**Task objective:**
Could you retype the records word for word but without any pictures?

____

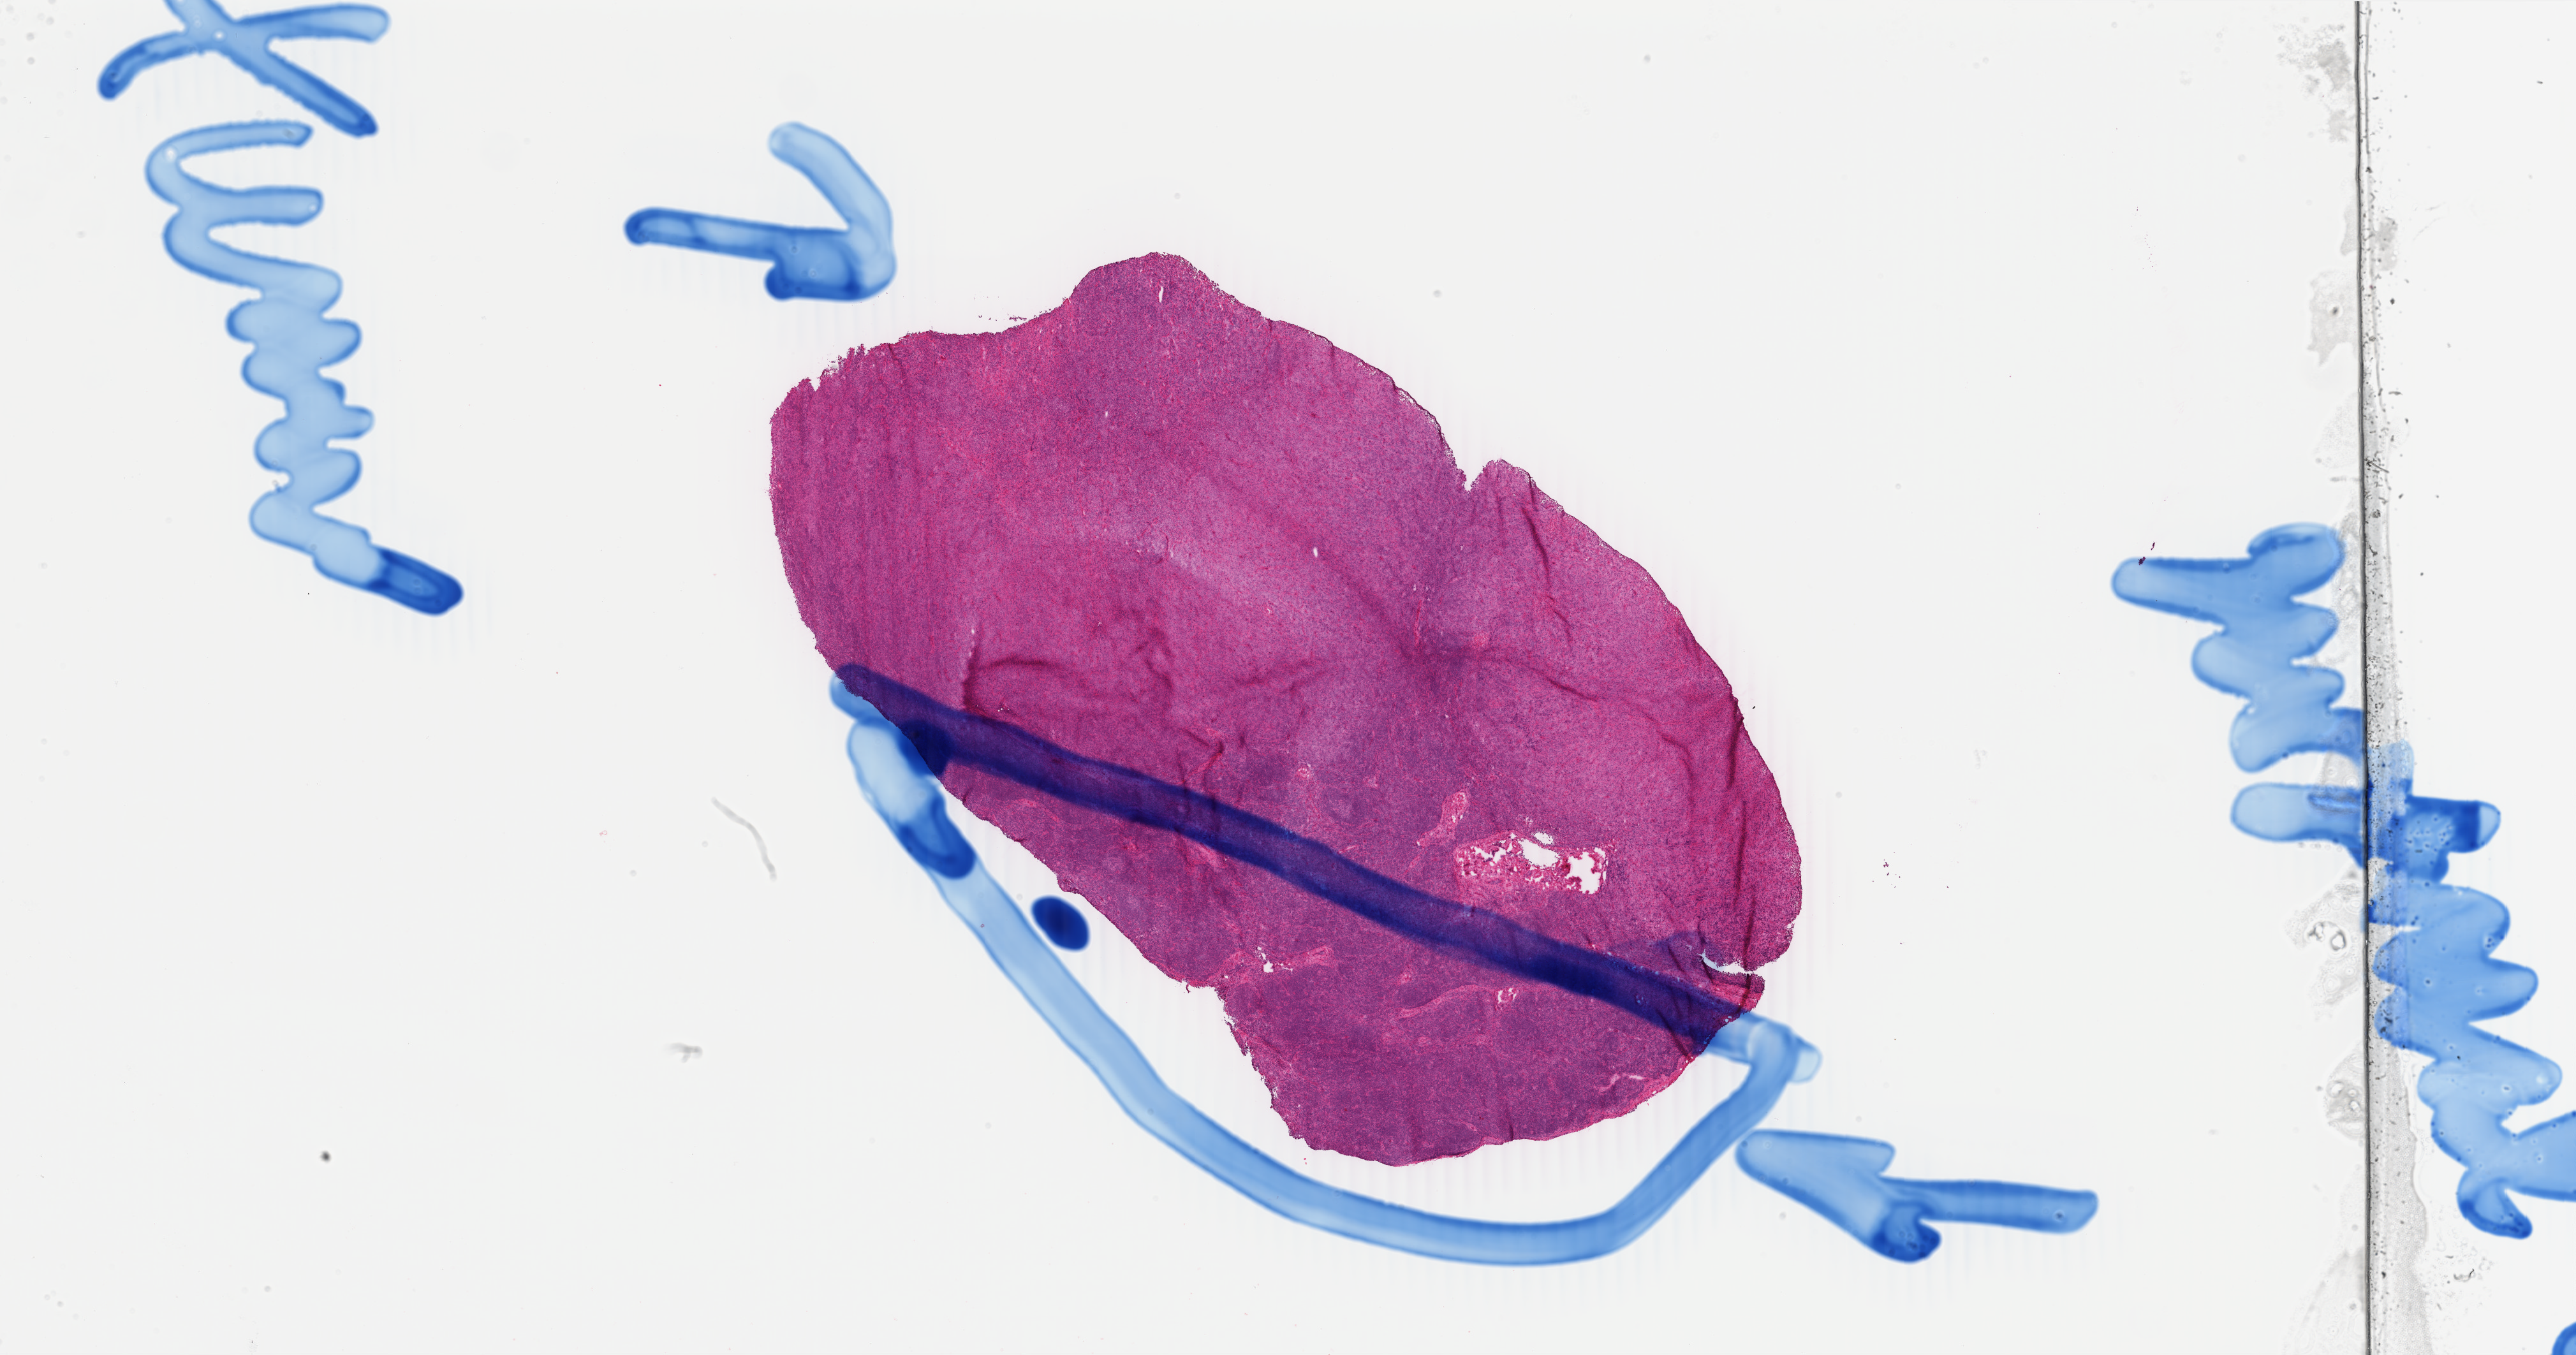
H&E-stained whole-slide image — shown as a low-resolution overview of the whole scanned area (about 32.1 x 16.9 mm, from a 40x scan). Frozen section. Primary tumour sample from the lymphoid tissue. Female patient; age at initial diagnosis 46 years. Composition of this section per pathologist review: tumour cells 80%, tumour nuclei 80%, normal cells 15%, stromal cells 5%, necrosis 0%. Infiltration values recorded for this section: lymphocyte infiltration 20%, monocyte infiltration 5%, neutrophil infiltration 0%.
• histologic diagnosis: Diffuse large B-cell lymphoma, NOS (lymph nodes of head, face and neck)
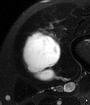
MRI of an extremity soft-tissue mass, one axial slice; position 19 of 65 along the scan axis; T2-weighted fat-saturated; MR volume resampled by the dataset authors to the PET/CT grid (not the native acquisition matrix); 3.27 mm slice thickness; 90 × 105 image matrix, field of view 88 × 103 mm. Male patient. Case-level facts recorded for this patient, not image findings: histological type: mixoid liposarcoma; grade: low; site of the primary tumour: left thigh.
Structures marked on this image (expert contour drawn on MRI and transferred to this co-registered scan by the dataset authors):
- gross tumour volume (mass): bounding box (x1, y1, x2, y2) in pixels: (20, 32, 62, 81)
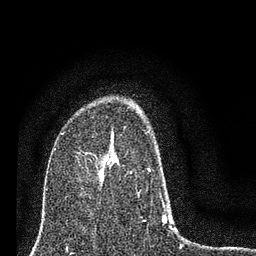
Breast MRI (dynamic contrast-enhanced), one axial slice. Slice 51 of 80 in the series (ordered by position). Cropped to one breast. Dynamic contrast-enhanced series, time point 2 of 7 at this slice position (early post-contrast). 3 T. TE 2.2 ms, TR 6 ms. 256 × 256 image matrix, field of view 140 × 140 mm. Female patient.
Annotated regions visible in this slice (semi-automatically segmented with operator editing):
- enhancing-tissue mask used for the functional tumour volume (all voxels passing the contrast-enhancement thresholds inside the analysis volume; usually the tumour): box from (x=99, y=152) to (x=167, y=224) px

____

**Reply:**
H&E-stained whole-slide image — shown as a low-resolution overview of the whole scanned area (about 32.1 x 16.9 mm, from a 40x scan). Frozen section. Primary tumour sample from the lymphoid tissue. Female patient; age at initial diagnosis 46 years. Composition of this section per pathologist review: tumour cells 80%, tumour nuclei 80%, normal cells 15%, stromal cells 5%, necrosis 0%. Infiltration values recorded for this section: lymphocyte infiltration 20%, monocyte infiltration 5%, neutrophil infiltration 0%.
• histologic diagnosis: Diffuse large B-cell lymphoma, NOS (lymph nodes of head, face and neck)
MRI of an extremity soft-tissue mass, one axial slice; position 19 of 65 along the scan axis; T2-weighted fat-saturated; MR volume resampled by the dataset authors to the PET/CT grid (not the native acquisition matrix); 3.27 mm slice thickness; 90 × 105 image matrix, field of view 88 × 103 mm. Male patient. Case-level facts recorded for this patient, not image findings: histological type: mixoid liposarcoma; grade: low; site of the primary tumour: left thigh.
Structures marked on this image (expert contour drawn on MRI and transferred to this co-registered scan by the dataset authors):
- gross tumour volume (mass): bounding box (x1, y1, x2, y2) in pixels: (20, 32, 62, 81)
Breast MRI (dynamic contrast-enhanced), one axial slice. Slice 51 of 80 in the series (ordered by position). Cropped to one breast. Dynamic contrast-enhanced series, time point 2 of 7 at this slice position (early post-contrast). 3 T. TE 2.2 ms, TR 6 ms. 256 × 256 image matrix, field of view 140 × 140 mm. Female patient.
Annotated regions visible in this slice (semi-automatically segmented with operator editing):
- enhancing-tissue mask used for the functional tumour volume (all voxels passing the contrast-enhancement thresholds inside the analysis volume; usually the tumour): box from (x=99, y=152) to (x=167, y=224) px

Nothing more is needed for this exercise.